The four greatest thinkers of France in the eighteenth century: Montesquieu, Rousseau, Voltaire and Diderot all taught contempt for women. One has only to think of Voltaire's bitterly sarcastic expressions on his true friend Madame Du Chatelet. Woman, according to Rousseau, was created only for man's enjoyment. For Montesquieu man has power and reason, woman only gracefulness. Diderot saw in woman only an object of passion. "So a woman to Diderot is a courtesan, to Montesquieu a graceful child, to Rousseau an object of pleasure, to Voltaire—naught." In the Revolution Condorcet and Sieyès appeared for the family and political emancipation, but their protests were quickly stifled by the “mighty voices of the three great continuers (continuateurs) of the eighteenth century, through Mirabeau, Danton and Robespierre." The reason for this contempt is clear.
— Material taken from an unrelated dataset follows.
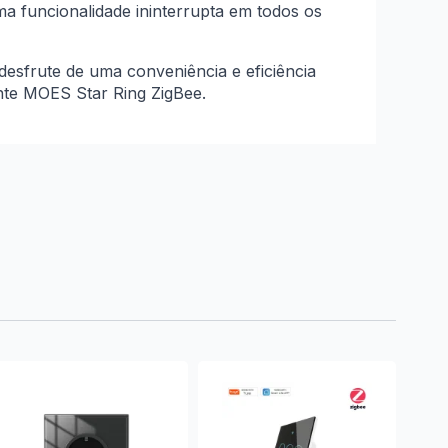
a funcionalidade ininterrupta em todos os
esfrute de uma conveniência e eficiência
nte MOES Star Ring ZigBee.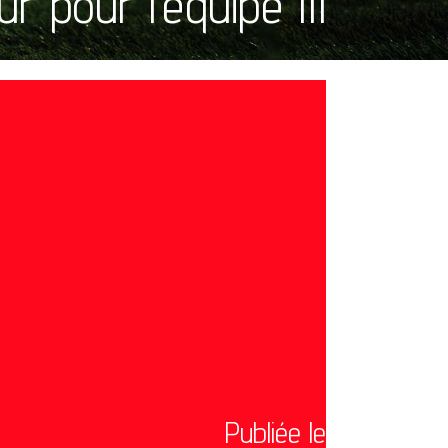
ur pour l’équipe III
Publiée le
Marriage, as Westermarck has shown in his classical work, is that institution to which humanity owes its moral perfecting; it is the absolute moral institution. In marriage the woman is of equal rank with the man, since she completes him. Outside of the marriage the woman cannot compensate him and consequently appears inferior.
We close with an almost unbelievable example of the contempt of women. The reference will be found in Buckle's History of Civilization in England, Pact I, Chapter XII: "In the middle of the eighteenth century, there was an actress on the French stage by the name of Chantilly. She, though beloved by Maurice de Saxe, preferred a more honorable attachment, and married Favert, the well-known writer of songs and of comic operas. Maurice, amazed at her boldness, applied for aid to the French crown. That he should have made such an application is sufficiently strange; but the result of it is hardly to be paralleled except in some eastern despotism. The government of France, on hearing the circumstance, had the inconceivable baseness to issue an order directing Favert to abandon his wife, and entrust her to the charge of Maurice, to whose embraces she was compelled to submit (Grimm, Corresp. Lit., Vol. viii, pp. 231-233)."